Haïti–Marché public

Des voix s’élèvent contre les bastonnades administrées par des agents municipaux

Huit jours après le décès du nommé Réginald Cassy à la suite d’un différend entre des brigadiers de la mairie de Delmas et des marchands de Delmas 65, des voix s’élèvent pour dénoncer les moyens utilisés par les mairies de certaines zones en vue de freiner l'expansion des marchés sur le trottoir.

Publié le 2017-11-10 | Le Nouvelliste

National -

Le dernier incident survenu le vendredi 3 novembre 2017, lorsqu’un agent de la mairie de Delmas a tué par balle un jeune homme, fils d’une marchande, dans une altercation, au niveau de Delmas 65 lors d’une action en déguerpissement, devient de plus en plus une préoccupation pour des organisations de la société civile. C’est le cas de la Solidarité haïtienne de droits humains (SOHDDH qui, dans un communiqué, dit prendre note et croit que ce drame ne fait que prolonger la liste des cas de violences exercées lors des opérations des agents municipaux.

Selon Junior Luc, secrétaire général de la SOHDDH, cette situation qui, depuis quelque temps, se développe au niveau de certaines villes du pays, met en péril la vie de plusieurs marchands, car dans chaque coin de rue où un marché est érigé, les accidents de voiture peuvent survenir à n’importe quel moment de la durée. Cependant, cet éventuel obstacle n’effraie pas les marchands du centre-ville, de Pétion-Ville, de Delmas et de Croix-des-Bouquets. Les mairies de ces villes mobilisent et embauchent des agents de brigade pour éviter la prolifération de ce fléau.

Ces brigades, poursuit-il, formées parfois de policiers, mais plus généralement de dreads lockers, des gens apparemment brutaux, oppressent les vendeurs en utilisant la bastonnade, le jet des produits, l’emprisonnement et une amende d'environ 1 500 gourdes.

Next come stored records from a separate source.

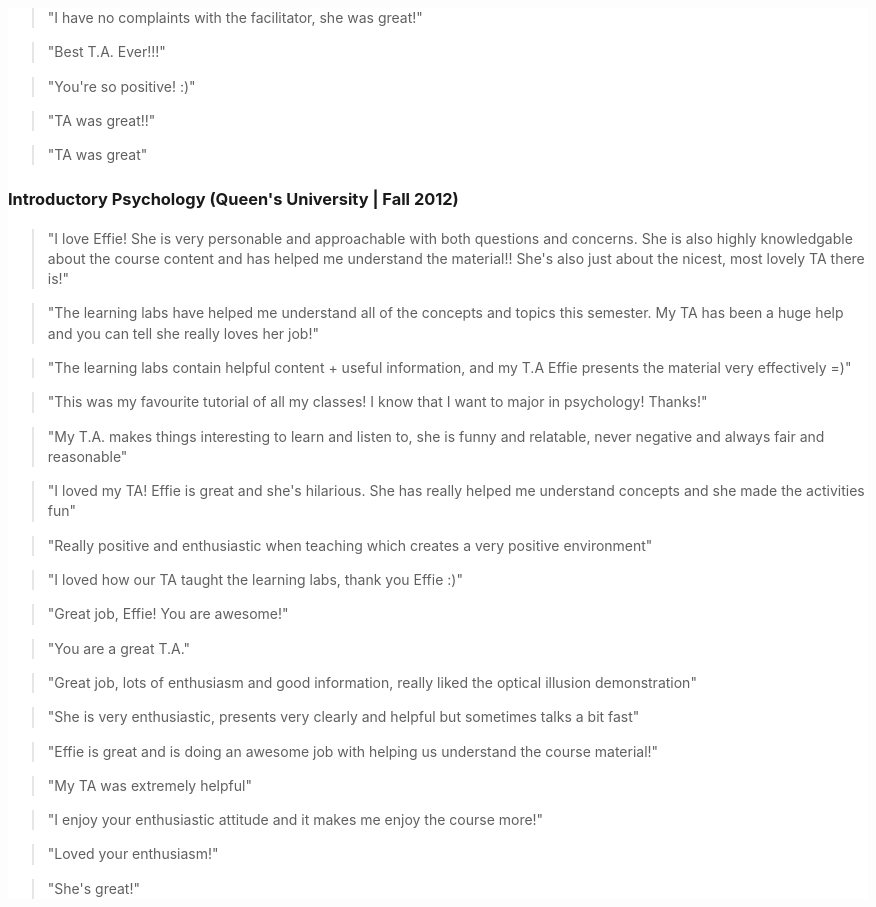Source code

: > "I have no complaints with the facilitator, she was great!"

> "Best T.A. Ever!!!"

> "You're so positive! :)"

> "TA was great!!"

> "TA was great"



### Introductory Psychology (Queen's University | Fall 2012)

> "I love Effie! She is very personable and approachable with both questions and concerns. She is also highly knowledgable about the course content and has helped me understand the material!! She's also just about the nicest, most lovely TA there is!"

> "The learning labs have helped me understand all of the concepts and topics this semester. My TA has been a huge help and you can tell she really loves her job!"

> "The learning labs contain helpful content + useful information, and my T.A Effie presents the material very effectively =)"

> "This was my favourite tutorial of all my classes! I know that I want to major in psychology! Thanks!"

> "My T.A. makes things interesting to learn and listen to, she is funny and relatable, never negative and always fair and reasonable"

> "I loved my TA! Effie is great and she's hilarious. She has really helped me understand concepts and she made the activities fun"

> "Really positive and enthusiastic when teaching which creates a very positive environment"

> "I loved how our TA taught the learning labs, thank you Effie :)"

> "Great job, Effie! You are awesome!"

> "You are a great T.A."

> "Great job, lots of enthusiasm and good information, really liked the optical illusion demonstration"

> "She is very enthusiastic, presents very clearly and helpful but sometimes talks a bit fast"

> "Effie is great and is doing an awesome job with helping us understand the course material!"

> "My TA was extremely helpful"

> "I enjoy your enthusiastic attitude and it makes me enjoy the course more!"

> "Loved your enthusiasm!"

> "She's great!"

«Aucun texte de loi n’autorise la bastonnade d’un citoyen. Et personne n’aurait accepté que quelqu’un d’autre oppresse sa mère ou son père sous quelque prétexte que ce soit. Il s’agit d’une atteinte grave à l’intégrité physique de la personne», lit-on dans le document, soulignant que presque tous les jours, à un moment quelconque de la journée, on peut remarquer une scène de panique dans ces marchés, les commerçants se dépêchent en prenant la poudre d’escampette pour empêcher les agents de saisir leurs marchandises. Ce théâtre hebdomadaire qui se joue en pleine rue met en danger la vie des marchands qui courent dans tous les sens, la vie des piétons que ces derniers bousculent au passage, ainsi que la vie des conducteurs qui doivent éviter de les heurter.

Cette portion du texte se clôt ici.